At Space Camp the educators went through all the programming that other campers do such as simulated missions to Mars and building and launching rockets, but with a few more lectures throughout the week.
“They treated us like kids and it was so wonderful because I got to remember what it was like to be a student, and that’s really where the joy came in. They made learning really fun,” Gallaway said. “We learned a lot about what’s going on with NASA and what’s going on in space. One of the most important things I learned is that our students – my students – are the Mars generation. NASA plans on going to Mars. They said to us ‘We need you to prepare your students because we need them to get us to Mars.’ That’s not science fiction.”
Even with exciting activities, Gallaway says the most valuable part of the experience has been collaborating with other teachers.
“There is a professional collegiality and collaboration that happens at a time when we’re not having to do other things. The mind doesn’t multitask well. We know this, yet as teachers we’re constantly tasked with multitasking,” Gallaway said. “This teacher of the year cohort is a chance to really focus on teacher collaboration and teacher excellence, and then learn from my other colleagues.”
Gallaway says the combination of collaboration and having an amplified voice as Teacher of the Year has helped her keep teaching fresh and exciting. One example is finding a way to include Bryan Stevenson’s “Just Mercy” in her classes. She learned how the Teacher of the Year in Utah was using “Just Mercy” in her classroom and worked with the Fairbanks Education Association to secure grant funding to get restorative justice and discipline into the FNSBSD.
Looking to next year, Gallaway’s teaching will look different because of her experiences as Teacher of the Year, and she looks to sharing what she’s learned with other educators.
“The number one reason I’m in the classroom and the number one reason we all teach is student learning. So we have to center student learning, student voice and student empowerment,” Gallaway said. “We always, even with all the noise that is going on out there, we have to keep out ‘why’ constantly in the front. And our ‘why’ is engaged, empowered, and effective students who can go out and choose to live the life they want, not settle for a life they feel comfortable with or have to.”

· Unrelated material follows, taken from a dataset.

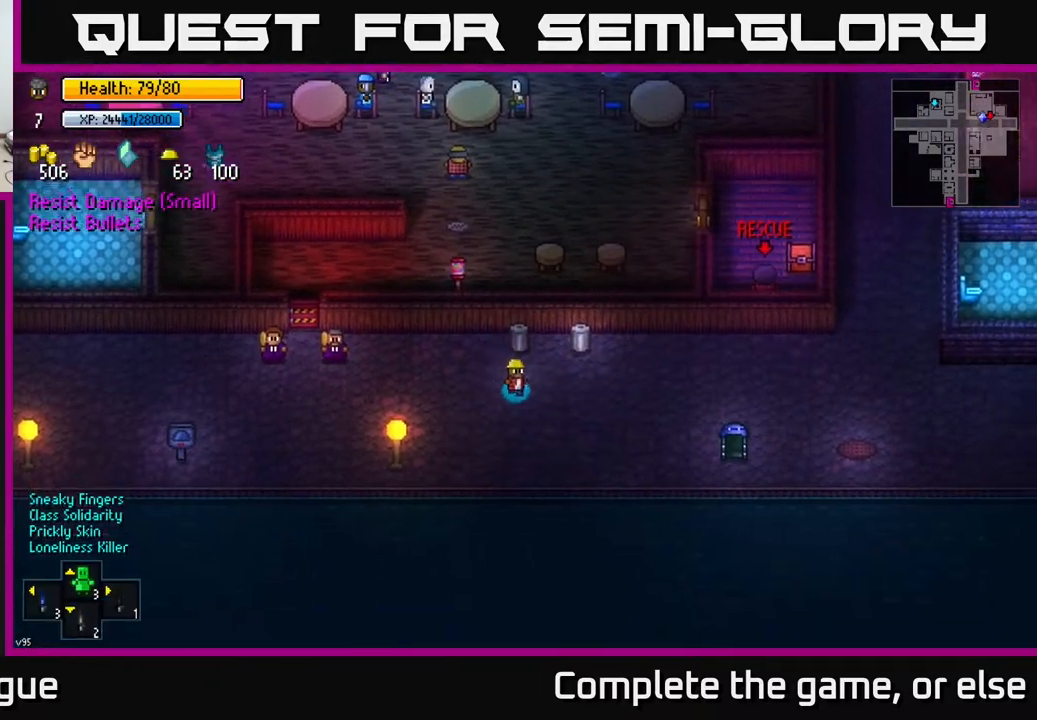
{"buttons": [], "left_stick": "center", "right_stick": "center", "events": [[133, "left_stick", "up-right"], [333, "left_stick", "center"], [367, "A", "down"], [483, "A", "up"]]}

One of the highlights from Space Camp was a talk from astronaut Dorothy Metcalf-Lindenburger that reminded Gallaway of how to inspire students. Metcalf-Lindenburger told the group how during a science project in middle school her teacher saw her not just as a student, but as a scientist.

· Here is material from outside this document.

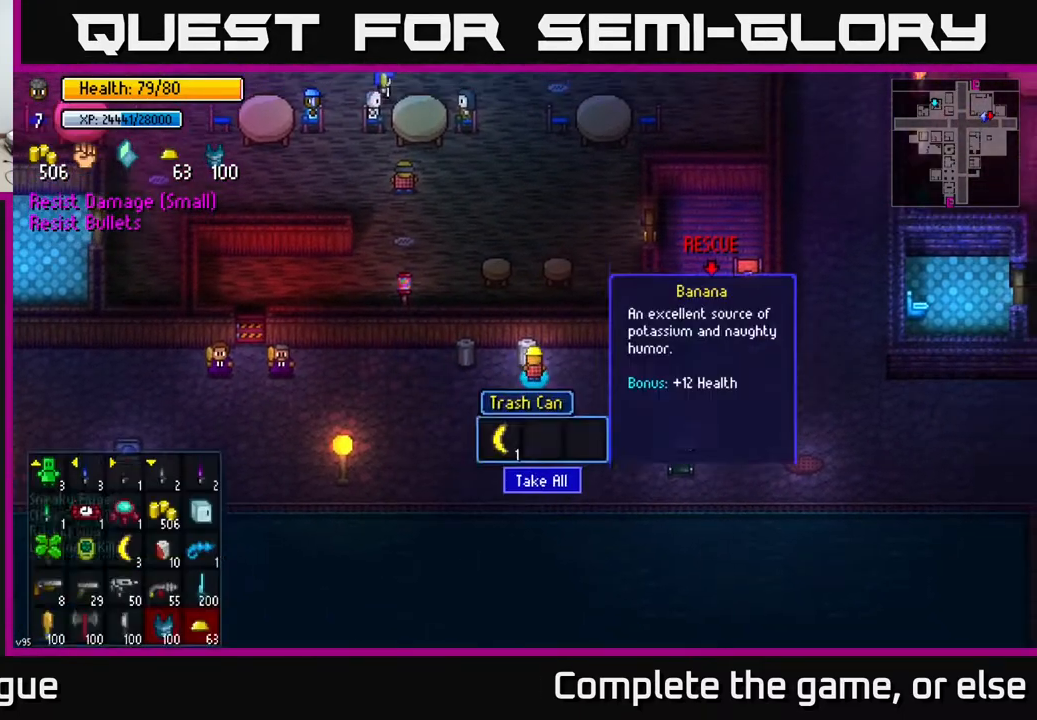
{"buttons": [], "left_stick": "center", "right_stick": "up", "events": [[150, "A", "down"], [250, "A", "up"], [433, "right_stick", "up"]]}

“She said it was the first time any adult in her life saw her as a scientist, and that inspired her to really keep going. And she talked about curiosity, hard work and joy, and those three things being the cornerstone of a quality teaching and learning experience,” Gallaway said. “I would tell all the teachers we have to remember: How do we created engaged, effective, and empowered citizens? We cultivate curiosity. We find and ensure that students can do hard work. We help them believe in themselves to do hard work. We don’t make it easier, we just scaffold so they can do hard work. And then we make learning joyful. We make it fun. We make it exciting.”

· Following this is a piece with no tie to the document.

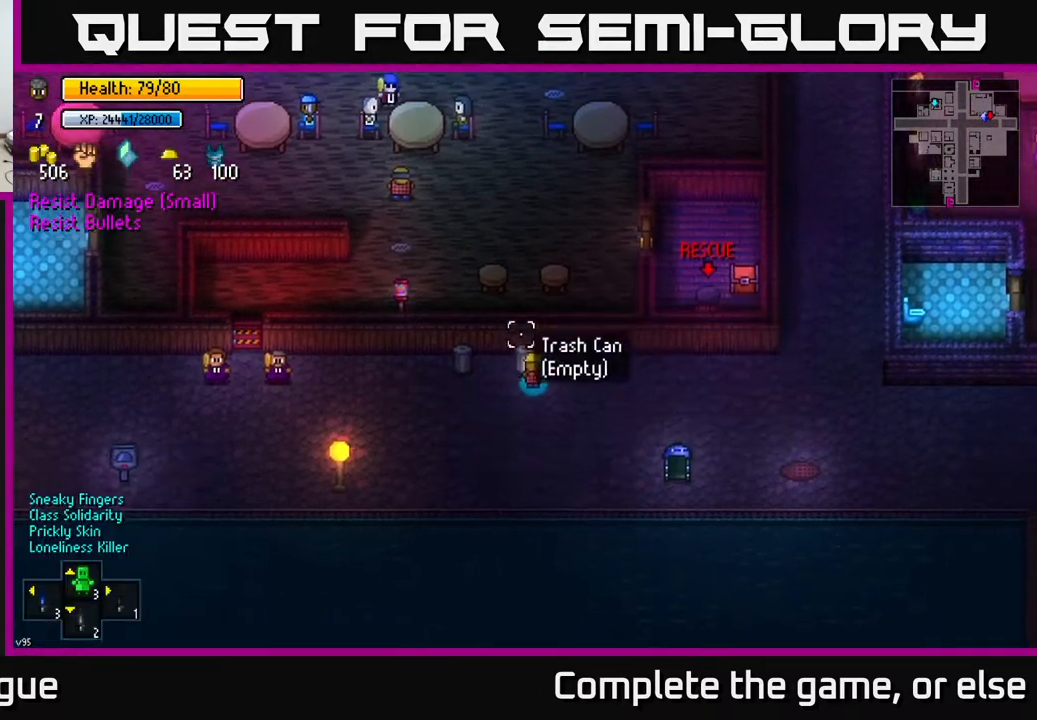
{"buttons": [], "left_stick": "up-right", "right_stick": "up", "events": [[50, "left_stick", "up-right"]]}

Gallaway says that after her experience she is going to restructure her classes to where students are working in teams. While she will continue to work to improve student learning in her classroom, she says there’s a need to teacher voices to be heard and valued beyond just their classroom.
“We really need to encourage and amplify teacher voices in policy making and in our community from our school boards to our legislature to DEED. I know that teachers are experts and we need teachers as experts not just being celebrated like ‘You’re doing great,’” Gallaway said. “We need to put them in positions where their hands are on the levers of power and policy making and we need to put them in situations where they get to work with people from around the nation and around the state so that we can continue to collaborate so that every Alaskan student is reading where they need to be, writing where they need to be, getting jobs they want to have and living the life that they choose – the life that they want so that our communities are strong.”